Russian stocks to fall under sales pressure after Brexit
MOSCOW, Jun 27 (PRIME) -- The Russian stock market will open lower on Monday, as global investors are still reeling after the Brexit, analysts said.
“We expect the Russian stock market to open with a decline to 1,875 of the MICEX and we assume that in the context of increased macro risks the decline potential of this stock market indicator has not vanished, and it is still under the sales pressure,” Oleg Shagov, head of investment company Solid’s research department, said.
The majority of U.K. voters, albeit with a margin of only a few per cent, chose to leave the E.U. at a referendum on June 23. Billionaire currency trader George Soros warned in a widely-quoted statement in the Guardian that the decision will considerably worsen the living standards of the British people.
Rating agency Moody’s changed its outlook for the U.K. to negative and Standard & Poor’s warned that the country could lose its highest AAA credit rating.

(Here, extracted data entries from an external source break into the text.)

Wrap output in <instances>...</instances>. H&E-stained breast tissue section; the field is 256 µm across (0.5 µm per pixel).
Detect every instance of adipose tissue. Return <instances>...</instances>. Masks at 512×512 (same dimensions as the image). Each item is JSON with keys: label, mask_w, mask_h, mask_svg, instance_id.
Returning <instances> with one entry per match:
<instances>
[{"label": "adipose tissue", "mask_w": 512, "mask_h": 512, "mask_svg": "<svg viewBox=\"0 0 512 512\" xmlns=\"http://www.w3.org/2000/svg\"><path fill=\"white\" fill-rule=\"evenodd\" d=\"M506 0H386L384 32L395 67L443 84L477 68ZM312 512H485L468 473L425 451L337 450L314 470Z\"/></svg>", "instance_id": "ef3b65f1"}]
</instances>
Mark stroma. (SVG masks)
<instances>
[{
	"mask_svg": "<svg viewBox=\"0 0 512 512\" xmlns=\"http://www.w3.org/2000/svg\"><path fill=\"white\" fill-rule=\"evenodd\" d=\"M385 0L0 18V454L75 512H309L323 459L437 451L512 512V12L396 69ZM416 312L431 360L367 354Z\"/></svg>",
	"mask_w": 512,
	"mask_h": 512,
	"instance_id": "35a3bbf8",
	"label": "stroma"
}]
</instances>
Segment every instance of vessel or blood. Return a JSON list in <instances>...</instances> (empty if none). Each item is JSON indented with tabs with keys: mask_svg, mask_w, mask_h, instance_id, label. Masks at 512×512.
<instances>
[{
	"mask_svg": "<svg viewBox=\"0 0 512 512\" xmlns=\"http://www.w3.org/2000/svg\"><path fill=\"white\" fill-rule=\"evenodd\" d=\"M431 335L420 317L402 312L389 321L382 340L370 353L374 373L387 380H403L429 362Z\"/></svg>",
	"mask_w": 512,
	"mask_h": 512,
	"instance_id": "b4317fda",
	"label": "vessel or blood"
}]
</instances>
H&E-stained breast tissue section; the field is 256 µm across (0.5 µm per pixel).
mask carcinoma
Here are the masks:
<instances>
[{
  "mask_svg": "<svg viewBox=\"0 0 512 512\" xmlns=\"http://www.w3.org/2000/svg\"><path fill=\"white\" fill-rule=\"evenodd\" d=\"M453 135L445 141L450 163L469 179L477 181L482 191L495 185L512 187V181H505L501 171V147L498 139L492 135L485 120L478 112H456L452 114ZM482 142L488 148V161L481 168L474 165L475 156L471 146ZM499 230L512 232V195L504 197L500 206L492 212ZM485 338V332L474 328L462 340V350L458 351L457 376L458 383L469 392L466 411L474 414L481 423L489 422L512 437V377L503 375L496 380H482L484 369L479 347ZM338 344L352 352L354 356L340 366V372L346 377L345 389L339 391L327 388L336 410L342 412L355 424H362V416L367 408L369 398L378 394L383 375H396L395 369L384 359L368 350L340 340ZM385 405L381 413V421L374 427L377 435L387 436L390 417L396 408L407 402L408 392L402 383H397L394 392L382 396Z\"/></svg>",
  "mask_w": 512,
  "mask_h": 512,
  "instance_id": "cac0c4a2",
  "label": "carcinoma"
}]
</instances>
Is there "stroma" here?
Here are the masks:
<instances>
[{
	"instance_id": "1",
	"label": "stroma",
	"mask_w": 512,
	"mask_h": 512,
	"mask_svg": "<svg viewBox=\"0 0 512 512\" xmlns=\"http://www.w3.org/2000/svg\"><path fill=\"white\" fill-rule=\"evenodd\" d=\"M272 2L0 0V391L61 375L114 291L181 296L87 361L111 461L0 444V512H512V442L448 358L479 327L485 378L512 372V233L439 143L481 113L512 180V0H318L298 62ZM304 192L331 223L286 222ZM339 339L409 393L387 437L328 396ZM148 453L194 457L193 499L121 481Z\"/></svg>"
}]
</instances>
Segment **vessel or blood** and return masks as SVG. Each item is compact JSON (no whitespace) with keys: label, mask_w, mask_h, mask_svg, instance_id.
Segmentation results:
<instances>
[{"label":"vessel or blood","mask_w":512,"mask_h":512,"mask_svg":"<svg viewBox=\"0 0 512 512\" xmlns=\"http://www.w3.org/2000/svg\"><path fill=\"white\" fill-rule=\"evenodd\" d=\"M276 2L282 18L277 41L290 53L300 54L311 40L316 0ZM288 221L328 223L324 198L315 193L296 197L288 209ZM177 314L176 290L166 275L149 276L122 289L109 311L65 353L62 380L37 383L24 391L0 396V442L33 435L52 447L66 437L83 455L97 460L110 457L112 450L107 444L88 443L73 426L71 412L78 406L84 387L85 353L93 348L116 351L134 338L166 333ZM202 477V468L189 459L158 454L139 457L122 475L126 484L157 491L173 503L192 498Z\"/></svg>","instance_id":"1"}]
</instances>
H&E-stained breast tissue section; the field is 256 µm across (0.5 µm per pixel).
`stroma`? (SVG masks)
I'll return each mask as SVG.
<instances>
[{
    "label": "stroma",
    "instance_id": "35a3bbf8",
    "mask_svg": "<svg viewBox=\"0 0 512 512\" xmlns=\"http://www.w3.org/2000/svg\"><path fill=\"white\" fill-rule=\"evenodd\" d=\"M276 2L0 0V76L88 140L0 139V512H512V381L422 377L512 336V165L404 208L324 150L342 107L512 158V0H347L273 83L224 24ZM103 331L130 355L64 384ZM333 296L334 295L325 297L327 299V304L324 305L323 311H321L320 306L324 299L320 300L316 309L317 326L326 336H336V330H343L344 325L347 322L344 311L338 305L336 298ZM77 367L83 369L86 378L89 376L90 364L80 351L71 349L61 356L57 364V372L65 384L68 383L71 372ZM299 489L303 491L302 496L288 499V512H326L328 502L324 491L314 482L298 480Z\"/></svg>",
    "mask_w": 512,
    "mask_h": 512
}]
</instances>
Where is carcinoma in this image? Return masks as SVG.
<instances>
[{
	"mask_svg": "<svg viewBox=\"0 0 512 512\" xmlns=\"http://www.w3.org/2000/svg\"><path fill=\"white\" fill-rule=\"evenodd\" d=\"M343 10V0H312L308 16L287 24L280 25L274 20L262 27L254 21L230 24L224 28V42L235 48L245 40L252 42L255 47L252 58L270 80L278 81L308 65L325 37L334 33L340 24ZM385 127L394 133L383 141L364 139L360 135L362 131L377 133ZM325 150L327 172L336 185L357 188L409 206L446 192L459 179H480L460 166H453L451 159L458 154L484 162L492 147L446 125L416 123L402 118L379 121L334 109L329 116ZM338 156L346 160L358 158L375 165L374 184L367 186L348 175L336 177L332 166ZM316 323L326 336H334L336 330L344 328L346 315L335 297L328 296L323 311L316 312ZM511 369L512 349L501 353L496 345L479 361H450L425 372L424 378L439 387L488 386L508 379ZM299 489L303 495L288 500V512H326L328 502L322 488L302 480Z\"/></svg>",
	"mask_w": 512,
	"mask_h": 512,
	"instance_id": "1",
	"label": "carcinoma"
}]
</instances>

The global markets have entered a high-turbulence period and investor appetite for risky assets is subdued, Olma senior analyst Anton Startsev said.

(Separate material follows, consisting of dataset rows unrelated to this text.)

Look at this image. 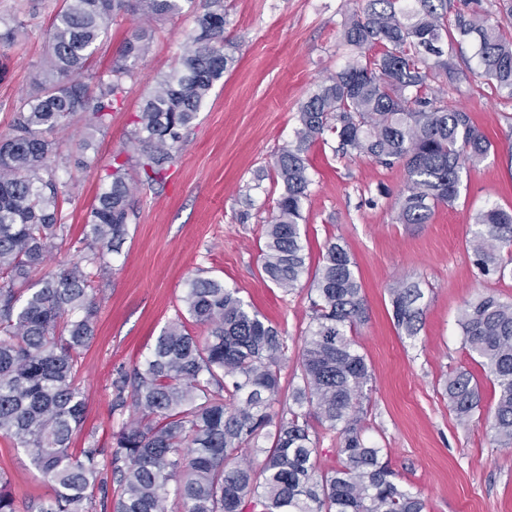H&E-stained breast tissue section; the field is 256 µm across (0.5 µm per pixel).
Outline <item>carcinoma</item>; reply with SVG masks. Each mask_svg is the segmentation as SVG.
<instances>
[{
    "label": "carcinoma",
    "mask_w": 512,
    "mask_h": 512,
    "mask_svg": "<svg viewBox=\"0 0 512 512\" xmlns=\"http://www.w3.org/2000/svg\"><path fill=\"white\" fill-rule=\"evenodd\" d=\"M181 2L63 0L48 30L47 56L12 132L0 140V436L28 453L53 490L44 501L20 503L3 483L0 512H168L172 495L177 512H425L420 493L397 482L383 449L361 435L371 373L352 333L363 322L364 303L355 262L338 240L327 242L313 276L300 383L291 392L297 409L274 420L286 337L223 280L197 276L182 302L192 323L207 329L205 338L180 318L168 323L143 362L114 382L112 410L125 408L129 388L137 420L112 433L108 450L71 448L85 410L82 352L98 313L89 290L136 218L127 167H137L144 189L164 183L183 131L234 62L219 48L224 9L196 17L180 67L157 82L123 150L112 156L77 260L58 269L47 261L69 239L61 200L70 184L59 175L52 134L78 118L86 151L123 104L150 33L136 30L106 71L90 74L113 16L161 19L179 13ZM17 35L16 26L0 30V79L10 72L2 47ZM445 38L458 46L476 41L480 76L512 99V42L475 13L458 12L448 24L447 0H368L344 26L346 65L301 105L295 141L274 163L281 192L264 228L262 271L284 293L296 290L306 270L300 220L311 184L307 152L326 134L346 156L404 164L401 224H426L436 207L453 205L462 172L490 154L492 142L470 116L430 94L431 82L464 75L443 59ZM474 226L469 246L479 274L512 275V209L492 205ZM389 297L397 326L418 335L419 284L395 286ZM458 325L463 347L494 387V440L511 448L512 300L483 294L464 305ZM443 390L459 422L480 411V383L471 371L449 373ZM310 417L339 435L338 468L319 470Z\"/></svg>",
    "instance_id": "cac0c4a2"
}]
</instances>
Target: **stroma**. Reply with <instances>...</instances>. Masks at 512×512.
<instances>
[{"instance_id":"35a3bbf8","label":"stroma","mask_w":512,"mask_h":512,"mask_svg":"<svg viewBox=\"0 0 512 512\" xmlns=\"http://www.w3.org/2000/svg\"><path fill=\"white\" fill-rule=\"evenodd\" d=\"M62 0H0V18L20 25L9 48L10 73L0 80V137L8 135L31 76L47 51L46 31ZM366 0H224V50L233 66L214 85L184 139L164 184L137 190L136 220L112 267L97 279L95 336L83 352L79 382L86 396L84 421L73 448L109 447L113 430L131 409L112 410L117 371L143 361L161 330L181 309L188 280L199 271L222 279L276 325L287 339L281 382H297L298 354L309 325L310 284L327 241L340 240L356 263L365 320L353 339L372 381L362 425L367 442L387 449L403 485L424 498L426 512H512V448L498 447L491 429L493 388L482 381L480 416L459 423L441 396L445 375L481 369L462 347L457 319L465 303L493 292L512 297V278L478 277L466 243L476 215L490 205L512 207V101L481 78L442 83L448 106L466 112L494 144L487 159L463 171L460 196L436 208L426 224L397 220L405 180L401 164L349 158L336 140L307 153L310 193L301 228L308 272L285 294L261 269L263 226L280 186L251 183L272 169L291 144L299 108L327 77L344 67L348 50L342 25ZM209 0H184L180 14L152 24L150 53L127 82L124 104L112 114L94 150L80 154V123L54 135L71 180L62 214L79 241L112 157L123 148L144 98L159 77L177 67L195 18ZM139 15L125 13L108 25L91 63L105 70ZM252 206H244V196ZM401 281L423 290V324L404 336L392 314L388 290ZM0 476L17 500L43 499L51 487L33 470L24 449L0 437Z\"/></svg>"}]
</instances>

The U.S. stock market futures are falling on Monday in the morning, the Asian markets are showing mixed dynamics and the European premarket signals a slide at the opening, Shagov said, all these factors will drag down Russian securities, he said.
The RTS closed above a 900 notch on June 24 which minimizes the risk of a profound decline on Monday but does not rule it out altogether, Startsev said.